Requirement
Turn the data from the line containing "Дешевые туристические пакеты в Неджран" through the line containing "Эти предложения в" into a numbered list, omitting any blank lines.

Supplied data
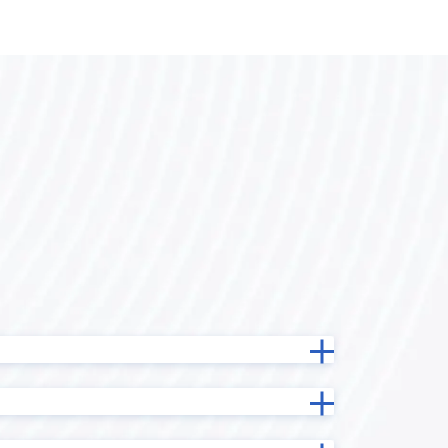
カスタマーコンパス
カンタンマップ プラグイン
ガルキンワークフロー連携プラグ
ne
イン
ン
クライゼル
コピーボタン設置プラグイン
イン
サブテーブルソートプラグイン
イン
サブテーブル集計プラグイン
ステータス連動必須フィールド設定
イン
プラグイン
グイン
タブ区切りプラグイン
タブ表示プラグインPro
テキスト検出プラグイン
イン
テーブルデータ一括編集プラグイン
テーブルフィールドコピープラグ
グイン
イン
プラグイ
==
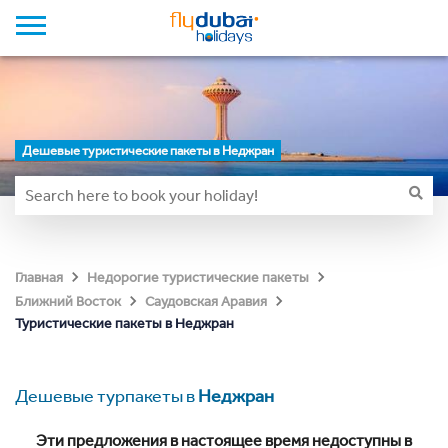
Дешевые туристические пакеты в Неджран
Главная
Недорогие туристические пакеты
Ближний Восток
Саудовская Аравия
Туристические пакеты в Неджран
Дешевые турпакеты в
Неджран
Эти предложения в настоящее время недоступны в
* * *
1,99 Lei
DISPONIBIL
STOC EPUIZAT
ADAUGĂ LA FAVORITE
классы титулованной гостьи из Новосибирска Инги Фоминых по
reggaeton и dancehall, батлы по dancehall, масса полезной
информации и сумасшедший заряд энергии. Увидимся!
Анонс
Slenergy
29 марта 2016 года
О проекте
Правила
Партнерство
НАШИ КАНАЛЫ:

Your solution
1. Дешевые туристические пакеты в Неджран
2. Главная
3. Недорогие туристические пакеты
4. Ближний Восток
5. Саудовская Аравия
6. Туристические пакеты в Неджран
7. Дешевые турпакеты в
8. Неджран
9. Эти предложения в настоящее время недоступны в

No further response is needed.